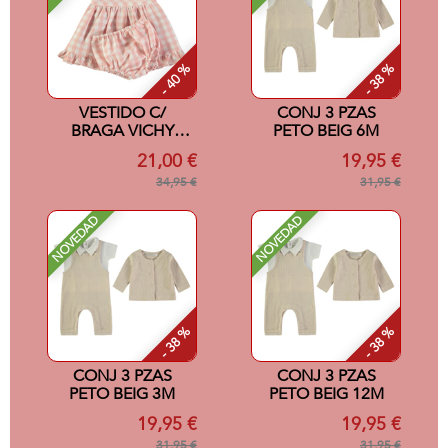
- 40 %
- 38 %
VESTIDO C/
CONJ 3 PZAS
BRAGA VICHY
PETO BEIG 6M
ROSA 6M
21,00 €
19,95 €
34,95 €
31,95 €
NOVEDAD
NOVEDAD
- 38 %
- 38 %
CONJ 3 PZAS
CONJ 3 PZAS
PETO BEIG 3M
PETO BEIG 12M
19,95 €
19,95 €
31,95 €
31,95 €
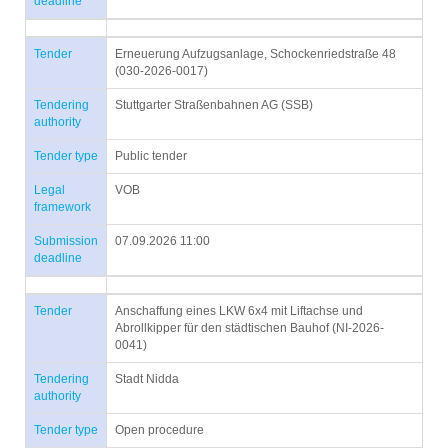
deadline
Tender
Erneuerung Aufzugsanlage, Schockenriedstraße 48
(030-2026-0017)
Tendering
Stuttgarter Straßenbahnen AG (SSB)
authority
Tender type
Public tender
Legal
VOB
framework
Submission
07.09.2026 11:00
deadline
Tender
Anschaffung eines LKW 6x4 mit Liftachse und
Abrollkipper für den städtischen Bauhof (NI-2026-
0041)
Tendering
Stadt Nidda
authority
Tender type
Open procedure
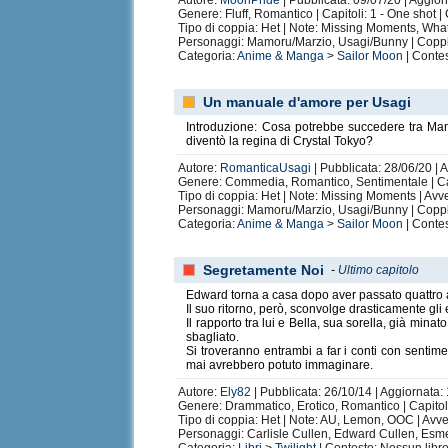
Autore:
MoonPride
| Pubblicata: 09/07/20 | Aggior
Genere: Fluff, Romantico | Capitoli: 1 - One shot 
Tipo di coppia: Het | Note: Missing Moments, What
Personaggi: Mamoru/Marzio, Usagi/Bunny | Copp
Categoria:
Anime & Manga
>
Sailor Moon
| Contes
Un manuale d'amore per Usagi
Introduzione: Cosa potrebbe succedere tra Mamo
diventò la regina di Crystal Tokyo?
Autore:
RomanticaUsagi
| Pubblicata: 28/06/20 | 
Genere: Commedia, Romantico, Sentimentale | Cap
Tipo di coppia: Het | Note: Missing Moments | Avv
Personaggi: Mamoru/Marzio, Usagi/Bunny | Copp
Categoria:
Anime & Manga
>
Sailor Moon
| Contes
Segretamente Noi
-
Ultimo capitolo
Edward torna a casa dopo aver passato quattro a
Il suo ritorno, però, sconvolge drasticamente gli e
Il rapporto tra lui e Bella, sua sorella, già min
sbagliato.
Si troveranno entrambi a far i conti con sentim
mai avrebbero potuto immaginare.
Autore:
Ely82
| Pubblicata: 26/10/14 | Aggiornata:
Genere: Drammatico, Erotico, Romantico | Capitol
Tipo di coppia: Het | Note: AU, Lemon, OOC | Avvert
Personaggi: Carlisle Cullen, Edward Cullen, Esm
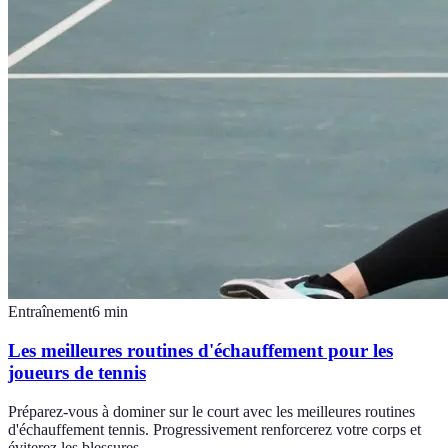
Entraînement
6
min
Les meilleures routines d'échauffement pour les
joueurs de tennis
Préparez-vous à dominer sur le court avec les meilleures routines
d'échauffement tennis. Progressivement renforcerez votre corps et
éviterez les blessures.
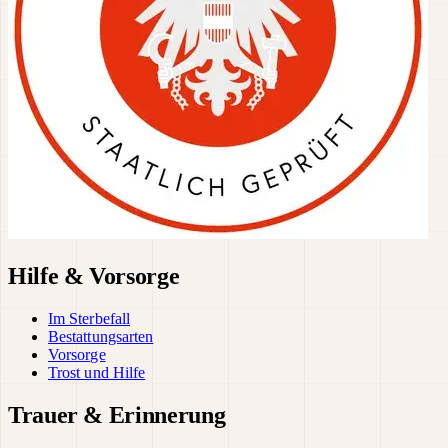
Hilfe & Vorsorge
Im Sterbefall
Bestattungsarten
Vorsorge
Trost und Hilfe
Trauer & Erinnerung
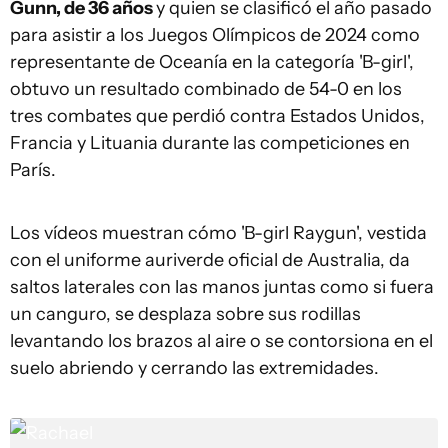
Gunn, de 36 años
y quien se clasificó el año pasado
para asistir a los Juegos Olímpicos de 2024 como
representante de Oceanía en la categoría 'B-girl',
obtuvo un resultado combinado de 54-0 en los
tres combates que perdió contra Estados Unidos,
Francia y Lituania durante las competiciones en
París.
Los vídeos muestran cómo 'B-girl Raygun', vestida
con el uniforme auriverde oficial de Australia, da
saltos laterales con las manos juntas como si fuera
un canguro, se desplaza sobre sus rodillas
levantando los brazos al aire o se contorsiona en el
suelo abriendo y cerrando las extremidades.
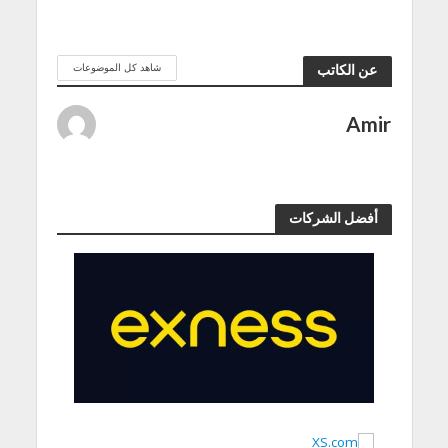
شاهد كل الموضوعات
عن الكاتب
Amir
أفضل الشركات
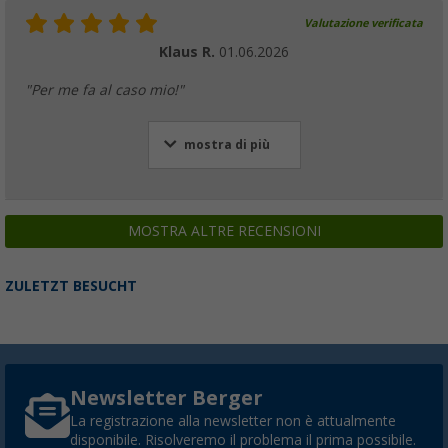
Valutazione verificata
Klaus R.
01.06.2026
Barra di sostegno Berger per tetto veranda 
"Per me fa al caso mio!"
estremità in acciaio
(16)
mostra di più
30,
€
99
da
PVP
36,
€
99
MOSTRA ALTRE RECENSIONI
Tenditelo con gancio Berger per tetto
ZULETZT BESUCHT
(
Più di
100)
25,
€
99
da
PVP
28,
€
99
Newsletter Berger
La registrazione alla newsletter non è attualmente
disponibile. Risolveremo il problema il prima possibile.
Palo di supporto verticale / Palo antibufera 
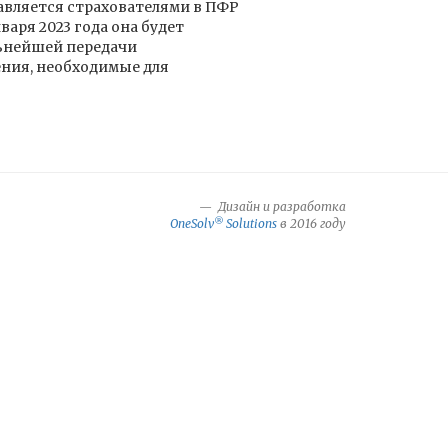
авляется страхователями в ПФР
аря 2023 года она будет
льнейшей передачи
ния, необходимые для
Дизайн и разработка
®
OneSolv
Solutions
в 2016 году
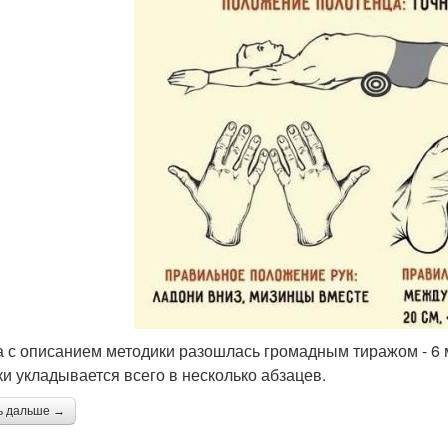
га с описанием методики разошлась громадным тиражом - 6 
ки укладывается всего в несколько абзацев.
ь дальше →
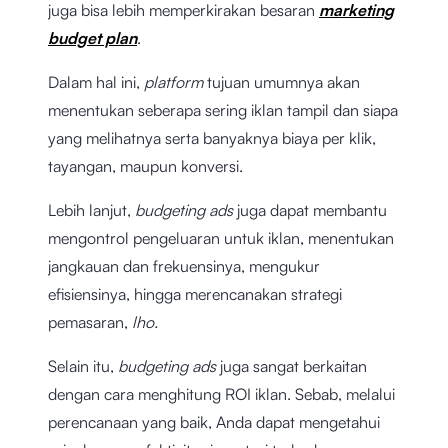
juga bisa lebih memperkirakan besaran
marketing
budget plan
.
Dalam hal ini,
platform
tujuan umumnya akan
menentukan seberapa sering iklan tampil dan siapa
yang melihatnya serta banyaknya biaya per klik,
tayangan, maupun konversi.
Lebih lanjut,
budgeting ads
juga dapat membantu
mengontrol pengeluaran untuk iklan, menentukan
jangkauan dan frekuensinya, mengukur
efisiensinya, hingga merencanakan strategi
pemasaran,
lho.
Selain itu,
budgeting ads
juga sangat berkaitan
dengan cara menghitung ROI iklan. Sebab, melalui
perencanaan yang baik, Anda dapat mengetahui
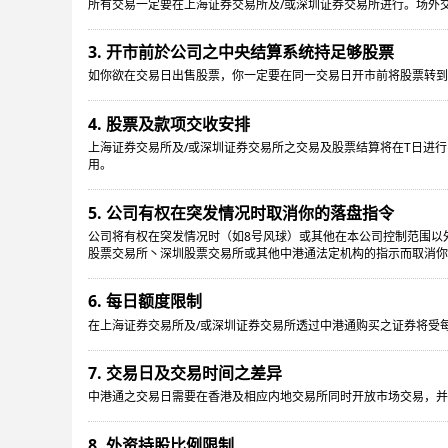
所有交易一定要在上海证券交易所及/或深圳证券交易所进行。场外
3. 开市前於公司之中央结算系统持足够股票
如你欲在交易日出售股票，你一定要在同一交易日开市前将股票转
4. 股票及款项交收安排
上海证券交易所及/或深圳证券交易所之交易及股票结算将在T日进
用。
5. 公司有权在突发情况时取消你的落盘指令
公司将有权在突发情况时（如8号风球）或其他在本公司控制范围以
股票交易所丶深圳股票交易所或其他中港通法定机构的指示而取消你
6. 每日额度限制
在上海证券交易所及/或深圳证券交易所透过中港通购买之证券将受
7. 交易日及交易时间之差异
中港通之交易日需要在香港及相应内地交易所同时开放市场交易，并
8. 外资持股比例限制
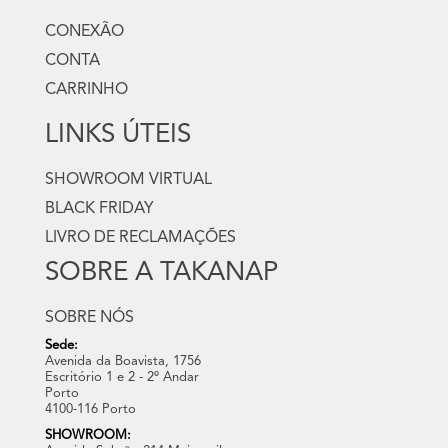
CONEXÃO
CONTA
CARRINHO
LINKS ÚTEIS
SHOWROOM VIRTUAL
BLACK FRIDAY
LIVRO DE RECLAMAÇÕES
SOBRE A TAKANAP
SOBRE NÓS
Sede:
Avenida da Boavista, 1756
Escritório 1 e 2 - 2º Andar
Porto
4100-116 Porto
SHOWROOM:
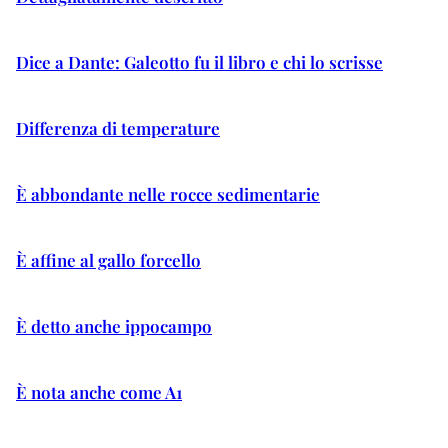
Dice a Dante: Galeotto fu il libro e chi lo scrisse
Differenza di temperature
È abbondante nelle rocce sedimentarie
È affine al gallo forcello
È detto anche ippocampo
È nota anche come A1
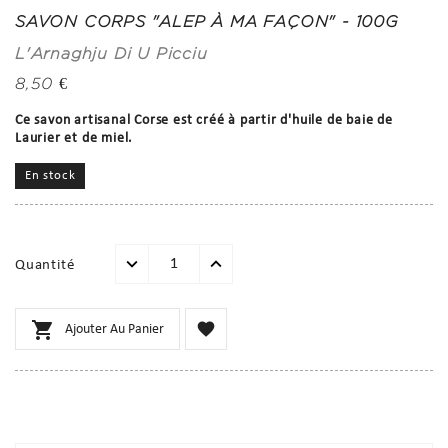
SAVON CORPS "ALEP À MA FAÇON" - 100G
L'Arnaghju Di U Picciu
8,50 €
Ce savon artisanal Corse est créé à partir d'huile de baie de
Laurier et de miel.
En stock
Quantité


Ajouter Au Panier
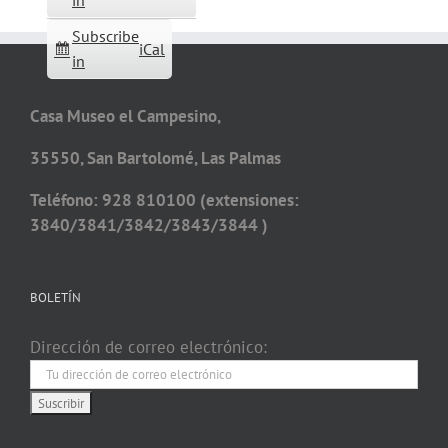
in
Subscribe
iCal
in
Casa Museo el Campesino,
35550, San Bartolomé, Las Palmas
Teléfono: 928 810100 (extensiones:
3840/3841/3842/3843/3844 )
BOLETÍN
Dirección de correo electrónico:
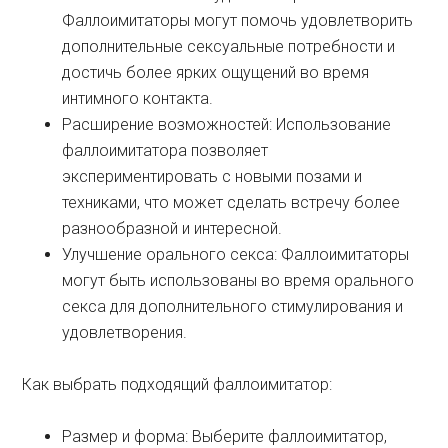
Фаллоимитаторы могут помочь удовлетворить
дополнительные сексуальные потребности и
достичь более ярких ощущений во время
интимного контакта.
Расширение возможностей: Использование
фаллоимитатора позволяет
экспериментировать с новыми позами и
техниками, что может сделать встречу более
разнообразной и интересной.
Улучшение орального секса: Фаллоимитаторы
могут быть использованы во время орального
секса для дополнительного стимулирования и
удовлетворения.
Как выбрать подходящий фаллоимитатор:
Размер и форма: Выберите фаллоимитатор,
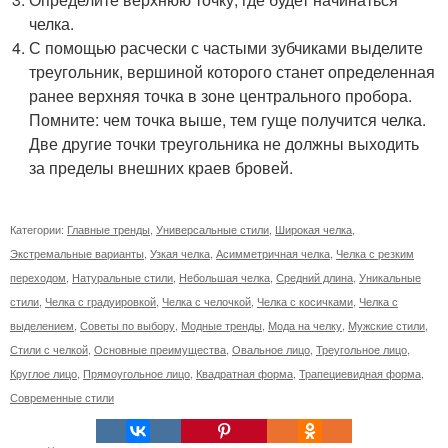
челка.
С помощью расчески с частыми зубчиками выделите
треугольник, вершиной которого станет определенная
ранее верхняя точка в зоне центрального пробора.
Помните: чем точка выше, тем гуще получится челка.
Две другие точки треугольника не должны выходить
за пределы внешних краев бровей.
Категории:
Главные тренды
,
Универсальные стили
,
Широкая челка
,
Экстремальные варианты
,
Узкая челка
,
Асимметричная челка
,
Челка с резким
переходом
,
Натуральные стили
,
Небольшая челка
,
Средний длина
,
Уникальные
стили
,
Челка с градуировкой
,
Челка с челочкой
,
Челка с косичками
,
Челка с
выделением
,
Советы по выбору
,
Модные тренды
,
Мода на челку
,
Мужские стили
,
Стили с челкой
,
Основные преимущества
,
Овальное лицо
,
Треугольное лицо
,
Круглое лицо
,
Прямоугольное лицо
,
Квадратная форма
,
Трапециевидная форма
,
Современные стили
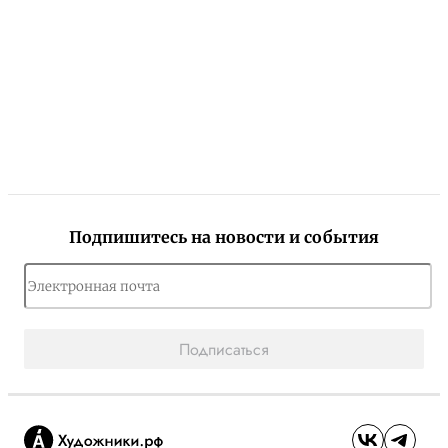
Подпишитесь на новости и события
Подписаться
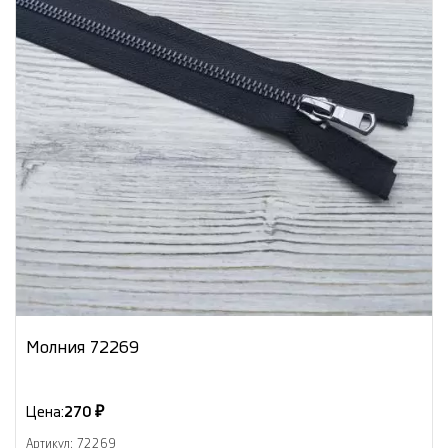
Молния 72269
Цена:
270 ₽
Артикул: 72269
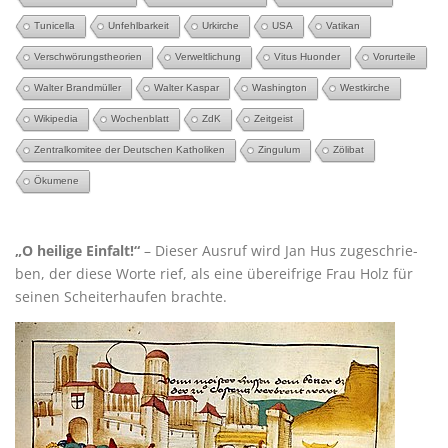
Tunicella
Unfehlbarkeit
Urkirche
USA
Vatikan
Verschwörungstheorien
Verweltlichung
Vitus Huonder
Vorurteile
Walter Brandmüller
Walter Kaspar
Washington
Westkirche
Wikipedia
Wochenblatt
ZdK
Zeitgeist
Zentralkomitee der Deutschen Katholiken
Zingulum
Zölibat
Ökumene
„O hei­li­ge Ein­falt!“
– Die­ser Aus­ruf wird Jan Hus zuge­schrie­
ben, der die­se Wor­te rief, als eine über­eif­ri­ge Frau Holz für
sei­nen Schei­ter­hau­fen brachte.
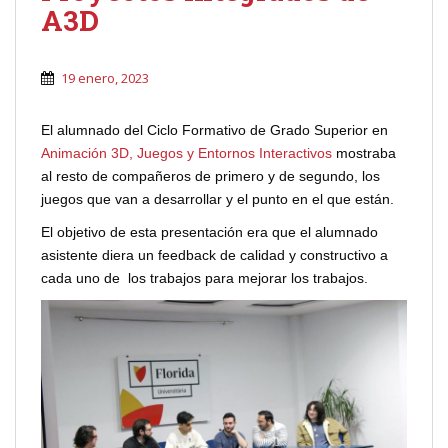
A3D
19 enero, 2023
El alumnado del Ciclo Formativo de Grado Superior en
Animación 3D, Juegos y Entornos Interactivos
mostraba
al resto de compañeros de primero y de segundo, los
juegos que van a desarrollar y el punto en el que están.
El objetivo de esta presentación era que el alumnado
asistente diera un feedback de calidad y constructivo a
cada uno de los trabajos para mejorar los trabajos.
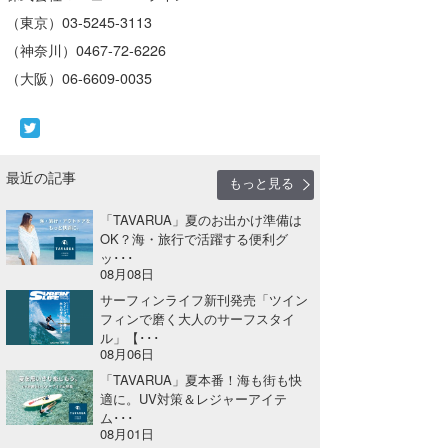
（東京）03-5245-3113
（神奈川）0467-72-6226
（大阪）06-6609-0035
最近の記事
もっと見る
「TAVARUA」夏のお出かけ準備は
OK？海・旅行で活躍する便利グ
ッ･･･
08月08日
サーフィンライフ新刊発売「ツイン
フィンで磨く大人のサーフスタイ
ル」【･･･
08月06日
「TAVARUA」夏本番！海も街も快
適に。UV対策＆レジャーアイテ
ム･･･
08月01日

----------

Wherever the word "более" shows up in the material, copy the line it is on.

достичь более ярких ощущений во время
техниками, что может сделать встречу более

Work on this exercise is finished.